Since moving his young family to Denver in 1976, Lucero’s work has been featured in unique artist exhibitions across the United States. He has lectured on crafts at Harvard and Columbia universities. In 1996, the Museo de las Americas presented 54 of Lucero’s paintings. In 1992, he painted the “Tlateco Market” diorama for the Denver Museum of Nature and Science exhibit, “Aztec: The World of Montezuma”. In 2010, he returned to his hometown of Laramie to paint the KOCA La Radio Montanesa mural at Lincoln Community Center.

He helped found the Chicano Humanities and Arts Council, which transformed Santa Fe Drive, a neglected thoroughfare on the western outskirts of downtown Denver, into an official Colorado Creative District. It will be busy this fall as part of “Denver Visual Artists & Their Legacy,” an exhibition that opened on October 3 at the CHAC Gallery.

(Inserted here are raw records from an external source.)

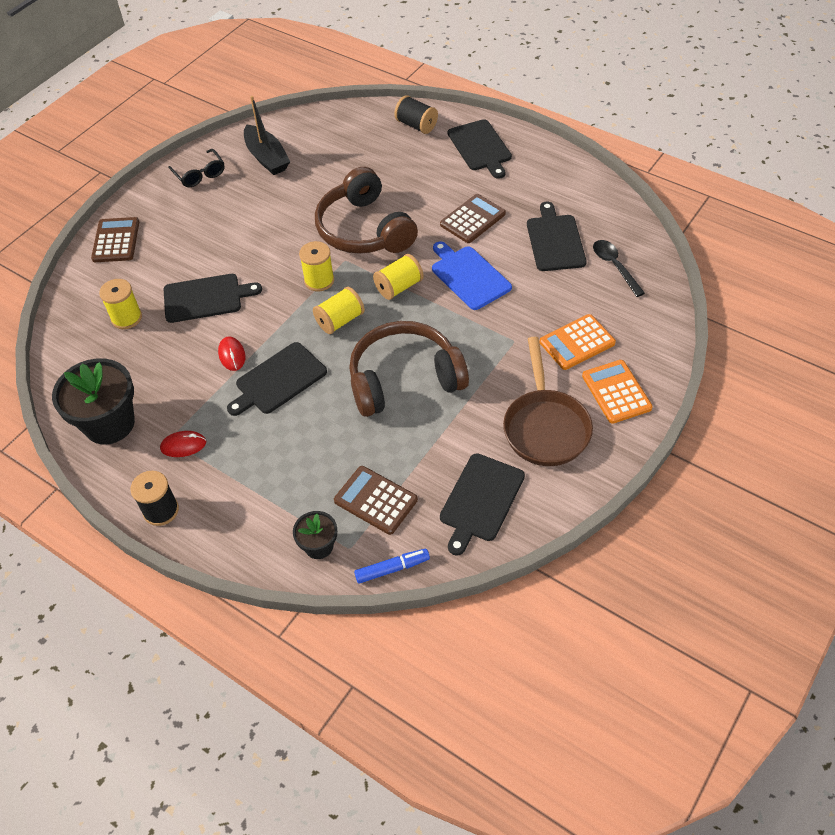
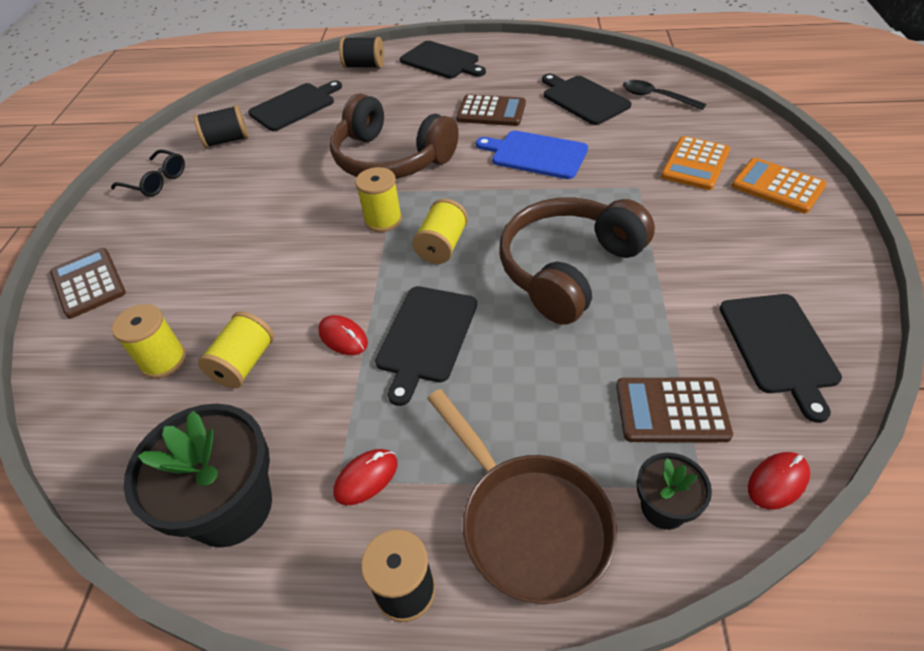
camera: 30 degrees left, 5 degrees down
black cutting board [164,274,262,323] -> black cutting board moved to [248,80,342,131]
black boat [244,96,290,175] -> black spool [193,105,249,148]
blue marker [354,549,430,584] -> red mouse [748,452,810,510]
yellow spool [373,254,424,300] -> yellow spool moved to [198,312,274,389]
brown calculator [440,194,506,243] -> brown calculator turned 90 degrees clockwise [456,94,526,126]
brown pan [503,337,593,466] -> brown pan moved to [427,389,617,604]

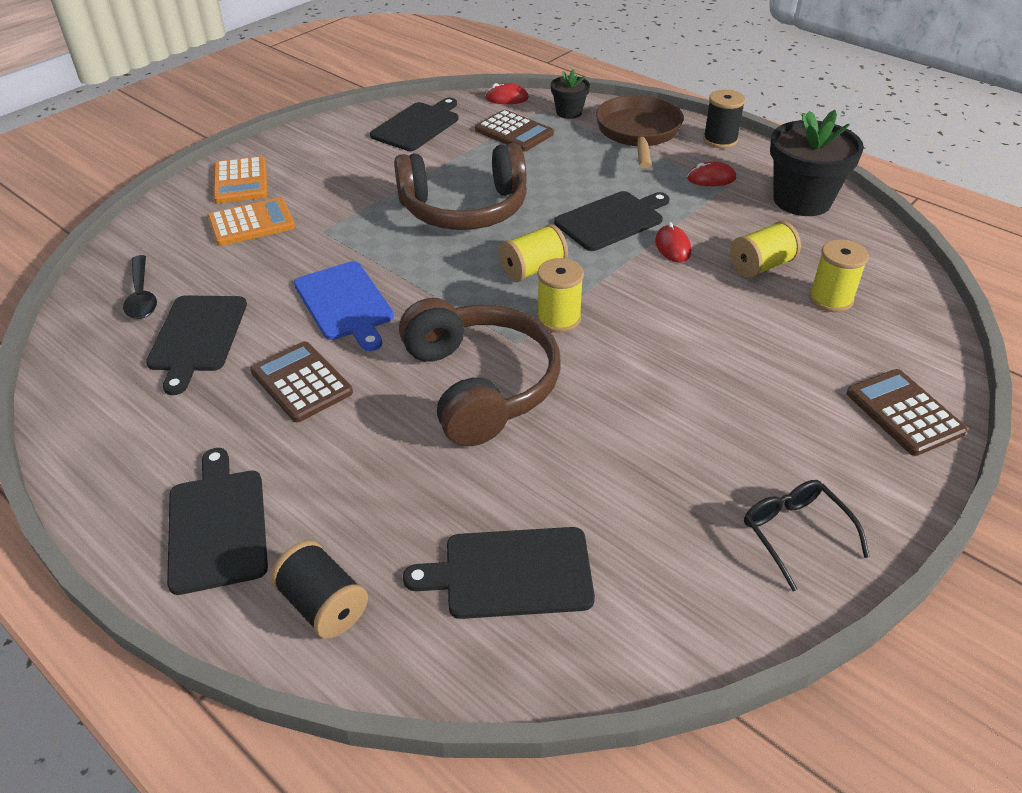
camera: 145 degrees left, 5 degrees down
brown calculator [50,248,126,319] -> brown calculator turned 150 degrees clockwise [847,369,967,456]
black spool [193,105,249,148] -> none

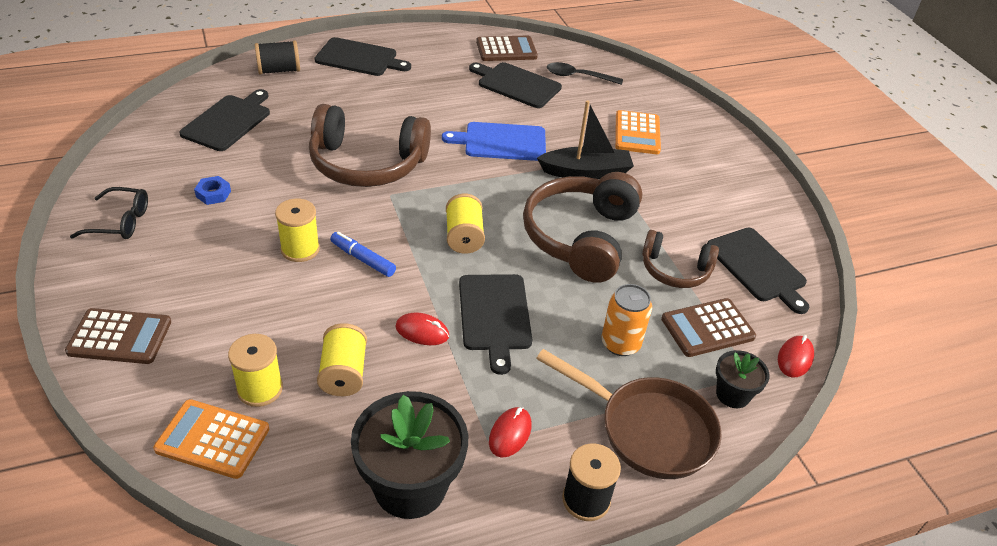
camera: 115 degrees right, 0 degrees up
orange calculator [213,156,268,203] -> orange calculator moved to [153,399,269,479]
brown calculator [250,341,353,422] -> brown calculator moved to [476,35,538,61]
yellow spool [537,258,584,332] -> yellow spool moved to [275,199,320,262]
none -> blue nut [194,176,231,205]
none -> blue marker [330,232,396,277]
none -> black boat [537,100,634,179]
none -> orange can [602,284,652,356]
none -> brown headphones [642,230,719,288]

It hasn’t always been that way. When he first shopped at his job, trying to make a living to support his family, “A Chicano couldn’t have shows,” he said. “Hey, you’re supposed to be a gardener or a janitor and not an artist.”

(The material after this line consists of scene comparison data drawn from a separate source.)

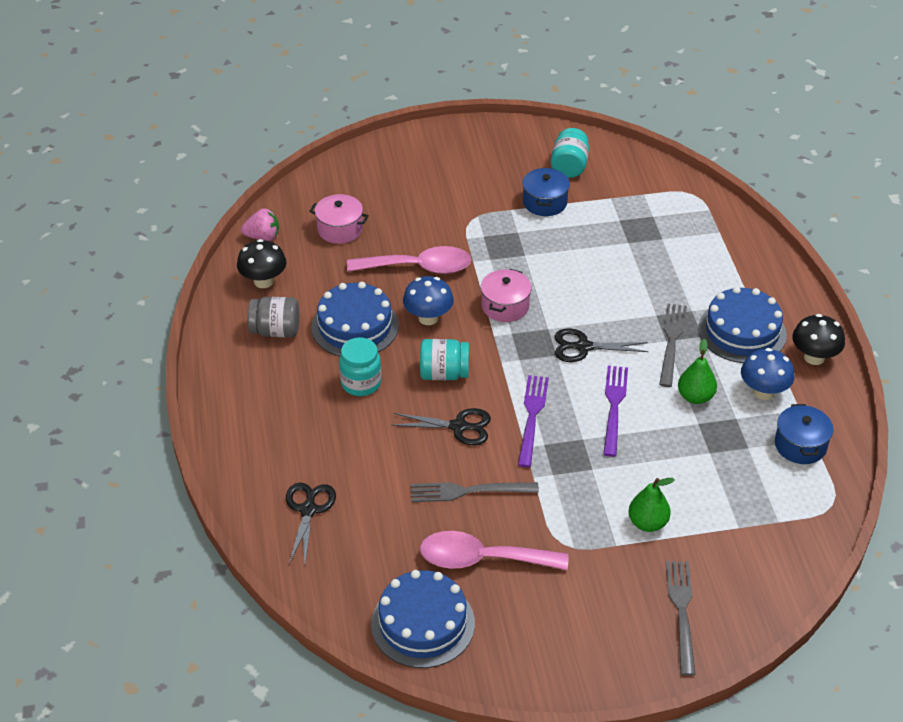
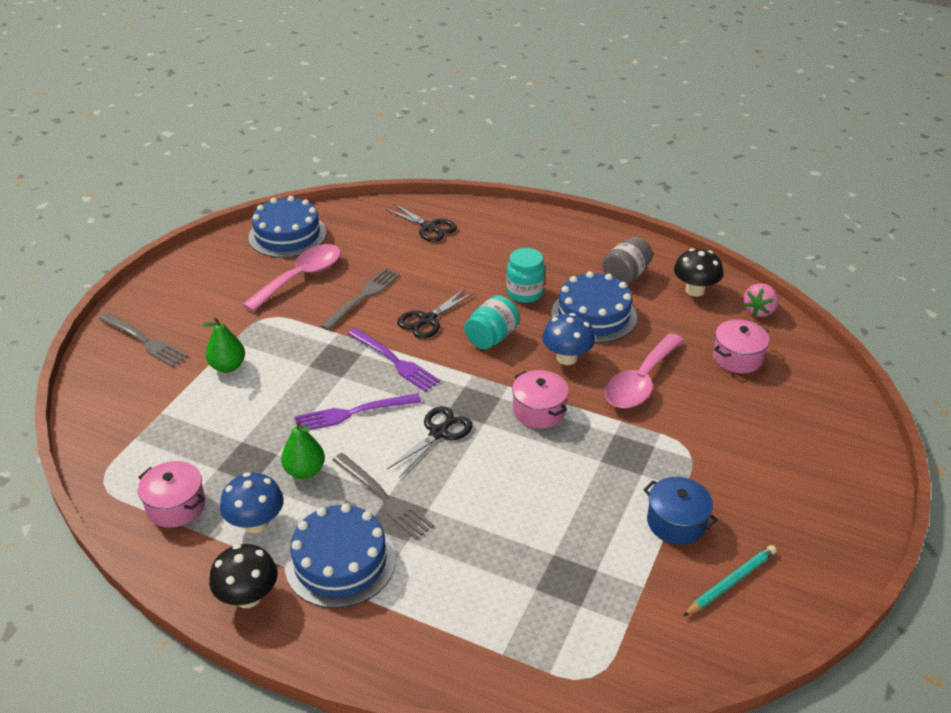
camera: 125 degrees right, 5 degrees down
turquoise jar [551,128,589,178] -> turquoise pencil [683,545,777,616]
purple fork [603,366,628,457] -> purple fork turned 120 degrees clockwise [294,393,421,430]
blue pot [775,404,833,464] -> pink pot [138,461,205,528]

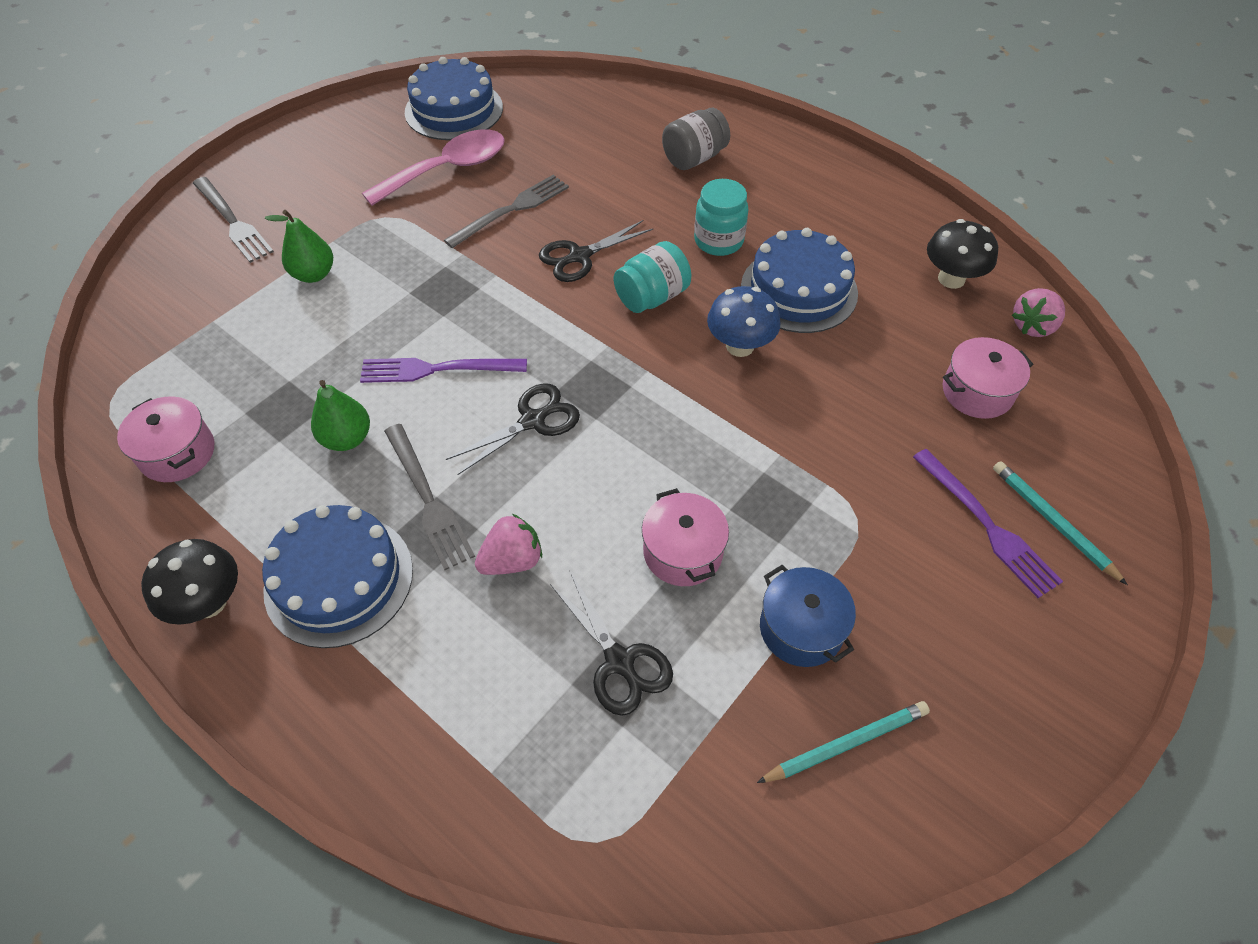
camera: 15 degrees right, 15 degrees up
blue mushroom [220,472,284,533] -> none
purple fork [348,328,440,392] -> purple fork moved to [913,449,1063,598]
black scissors [385,203,457,242] -> black scissors moved to [550,572,673,716]
pink pot [512,370,569,429] -> pink pot moved to [642,488,729,586]
grey jar [602,237,653,285] -> grey jar moved to [662,108,730,170]
pink spoon [605,333,684,408] -> none
none -> pink strawberry [475,514,542,575]
none -> turquoise pencil [993,461,1128,585]

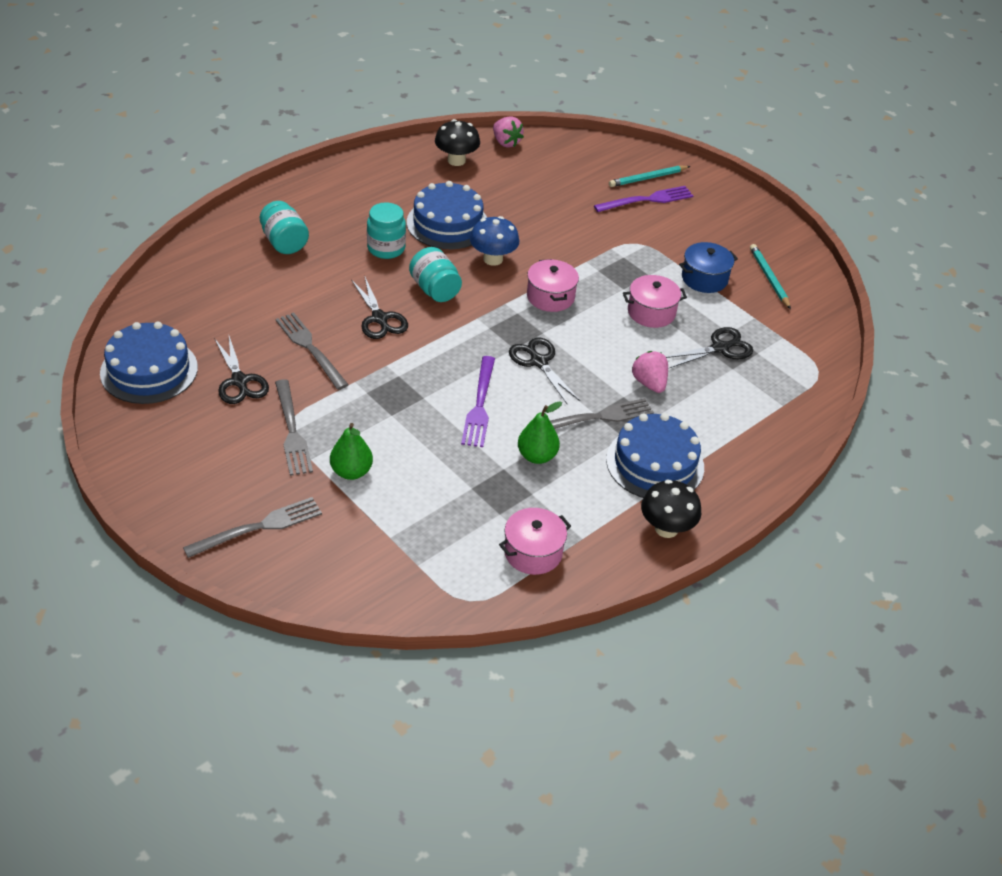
camera: 85 degrees left, 10 degrees down
pink spoon [362,129,505,206] -> black scissors [214,336,269,404]
grey jar [662,108,730,170] -> turquoise jar [260,201,309,254]
pink pot [943,337,1033,419] -> pink pot moved to [527,259,579,312]
none -> grey fork [275,379,313,476]

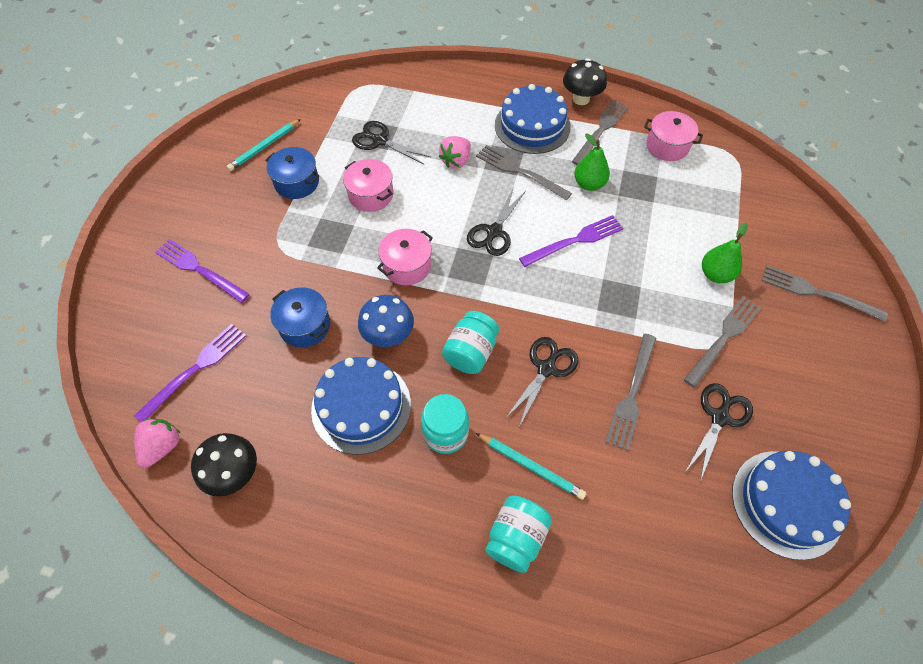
camera: 120 degrees left, 15 degrees up
turquoise pencil [609,166,690,187] -> turquoise pencil moved to [476,433,586,500]
none -> purple fork [134,324,246,422]
none -> blue pot [270,287,330,348]
none -> grey fork [572,100,628,165]

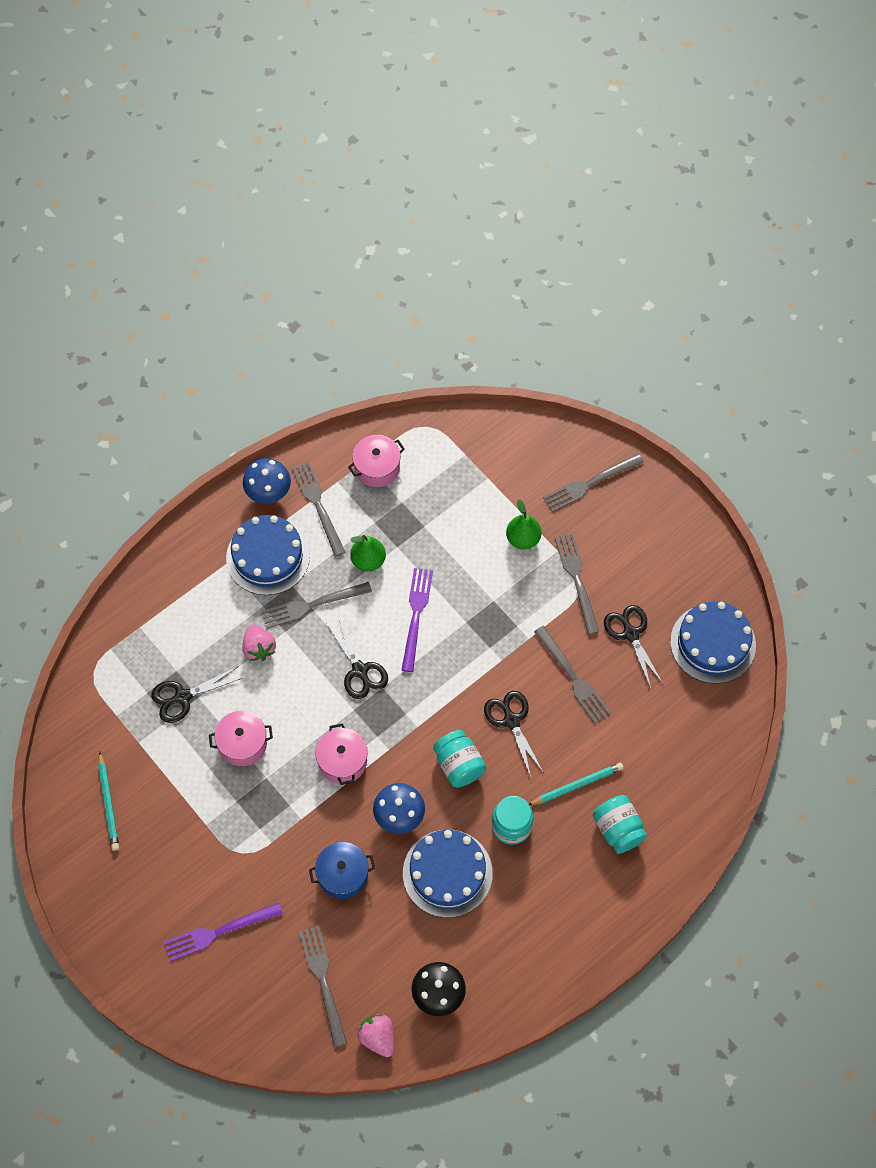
camera: 55 degrees left, 5 degrees up
purple fork [134,324,246,422] -> grey fork [299,926,347,1047]
blue pot [265,147,319,199] -> none
black mushroom [563,58,607,105] -> blue mushroom [243,458,291,504]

Lucero’s colorful styles, which he calls metaphysical fantastic realism (metarealism) and neo-Colombian or Aztec art, blend the symbols of his Mexican heritage and his trippy visions. He plays with the image of Quetzalcoatl, the Mayan calendar and ancient symbology. He was friends with Tony Schearer, a New Age author of Lakota origin who was the architect of the Harmonic Convergence held at Telluride in August 1987. Lucero may have been a hippie in 1970s Laramie, but he now looks like the Chicano elder that he is. He hasn’t lived in Laramie for 45 years, yet there are influences he carries with him. He always wears the same outfit, whether he’s lecturing at Harvard or painting a mural: blue work shirt and blue jeans. He was once stopped from going into a classy black tie affair in his usual attire. “I am the artist,” he remembers saying. They let him in.

“Some people say, ‘Hey, you dress like a cowboy.’ No, these are the guys who tormented me in high school. Growing up Chicano in Laramie was awful.

Molina Speaks videos are available on YouTube. In one video, he sits on a pile of weeds and broken concrete. Behind him, the Denver Light Rail trains roar past. In the distance are the Rocky Mountains. Molina is dressed in black, her hat pulled down over her forehead. Turn this light rail train into Union Pacific freight, and you can imagine him as a restless young creative sitting by the tracks in Rawlins.

Molina speaks: “My salvation speak no English. Because progress has robbed us of a piece of history. Mi hijo, my people, if someone does not break this cycle, soon there will be no trace of us left.

In another episode of “Bronze Future”, his eight-part autobiographical lyric series, he discusses his origins. He tells how his family came to America from Chihuahua, Mexico, his abuelo a bracelet who heard Cesar Chavez speak in the fields, his abuela a curandera a healer, how his family moved north “to come to the land of slavery” and eventually came to “Rawlins, Wyoming, still grappling with the racist history of the border”.

Molina was the only Latino student in his junior high school, he said.

“I grew up in South Rawlins and am proud of my roots,” he said. “I love the great blue sky of Wyoming. I watched the cloud a lot when I was a student at UW, in Laramie Parks, and hiking in Vedauwoo. Denver was my destiny, but I wouldn’t be me without those Wyoming roots. This mix of urban and rural experiences gave me a wide canvas to explore the human condition.

Molina describes himself as “an artist, performer, emcee and human bridge” on her website. He often returns to Cheyenne, where he is a mentor for the Wyoming Arts Council’s Poetry Out Loud project, and to Laramie, to teach at UW.

He is still the educator too. He was Creative Director of Youth on Record when it founded its Youth Media Studio, which serves over 1,000 students each year. He was a winner of the Lalo Delgado Poetry Festival, named after the Denver poet who mentored generations of downtown youth. Molina was named Westword Magazine Mastermind in 2017 for her creative contributions to the city of Denver.

Visitors can book tickets to Meow Wolf Denver at https://meowwolf.com/visit/denver.

Inside, the “Indigenous Futures Dreamscapes Lounge” illustrates how the Wyoming experience can be channeled in new ways by two of its expatriate artists.